The Anatomy of a Piece of Art
On Wednesday, I finished my first large digital art project, using Gimp. For those who don’t know, Gimp is a free open-source Photoshop-like application. I’ve used Gimp in the past for photo manipulation and creating web art for my previous website. It’s got a steep learning curve, but there are tons of videos out on YouTube that can help the beginning user get comfortable with it. Up until now though, I’d never used it for art (though I also wasn’t doing any art until recently), and seeing some videos on how to draw and paint with it got me motivated to give it a try.
I did some messing around with custom brushes to create some starry backgrounds, with plans of eventually doing an illustration of my short story “Night Bird Soaring”, but without a graphic tablet, I felt good quality work was out of my reach. So I bought a graphic tablet, and while I was waiting for it to arrive, I decided to do some just straight-up painting, to get a feel for using the brushes and stuff.
I took a photograph of my dog Lily and decided I wanted to make a painting out of it. She’s got a diverse coloration, and I love this particular photo of her and had been making drawings off of it.

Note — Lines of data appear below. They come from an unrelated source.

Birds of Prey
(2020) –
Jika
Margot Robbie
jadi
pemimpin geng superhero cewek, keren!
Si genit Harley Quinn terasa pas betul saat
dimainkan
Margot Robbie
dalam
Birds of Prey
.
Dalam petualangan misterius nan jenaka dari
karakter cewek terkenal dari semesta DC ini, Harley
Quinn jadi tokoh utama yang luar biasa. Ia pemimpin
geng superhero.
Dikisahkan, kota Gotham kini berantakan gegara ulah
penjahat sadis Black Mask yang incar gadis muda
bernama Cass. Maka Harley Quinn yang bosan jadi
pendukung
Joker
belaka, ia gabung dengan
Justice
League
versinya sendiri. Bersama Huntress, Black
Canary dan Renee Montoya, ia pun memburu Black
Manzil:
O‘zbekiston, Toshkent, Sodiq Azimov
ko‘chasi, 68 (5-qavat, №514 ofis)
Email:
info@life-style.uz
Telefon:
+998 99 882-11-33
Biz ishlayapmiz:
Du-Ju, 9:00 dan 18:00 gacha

I didn’t like any of my drawings of it though, so I decided to scrap those and work directly off the photograph. It was large and of good enough quality to do so. I cropped it down so then did some photo manipulation on it; basically I followed the instructions on a video I found about how to make a photo look like a drawing, and I ended up with this:
As part of the process, I made it transparent as well, so I could put whatever color background I wanted behind it (a necessity given that I was going to be working on large portions of white.). After that I started adding layers to it, one for each major body color then ones for the different facial features; eyes, mouth, tongue, nose, and the collar. I later also added an extra layer for the white shading part, since it became clear right after starting on the white portions that it would be easier to have a base white layer and a separate shading layer.

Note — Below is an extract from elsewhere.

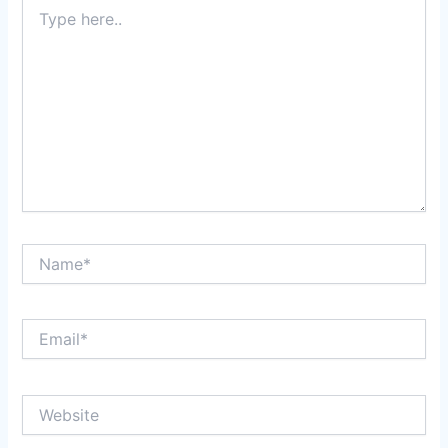
Type
here..
Name*
Email*
Website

To get proper coloration, I used the color dropper feature, to let Gimp pick the closest approximation of the actual colors of the photograph. I started off using the blending tool, to get a fading into other color, but scrapped that idea after doing the tongue in a purely block-color fashion; I liked the look that the hard edges between the colors gave, sort of like paint by numbers. So I went back and deleted the bit of work I’d done using the blending tool and started over again, keeping to the block style this time.

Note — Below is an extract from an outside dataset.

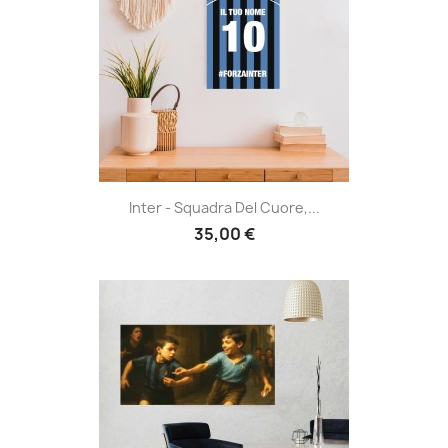
Inter - Squadra Del Cuore,...
35,00 €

I started the project back on September 30th and I spent a couple hours each night working on it, one layer at a time. I finally finished it this last Wednesday, October 12th, after spending about 6 hours that day to get it wrapped up. I opted not to do a painted background on it because I thought it would be too busy if I did it, and so decided to do a transparent gradient background with the light coming from the same direction as the light in the photo was coming from. Below you can see the various layers I used to create the finished product:
And here is the completed project:
I do want to note that I did all this with the mouse, none with the tablet. After experimenting with the tablet, I found it would be difficult to get the colors consistent due to the pressure sensativity, so I opted for finishing it up with the mouse even though the mouse is less precise. The tablet pen will be good for doing a different kind of painting than what I was doing here. I’m looking forward to see what I can do with it.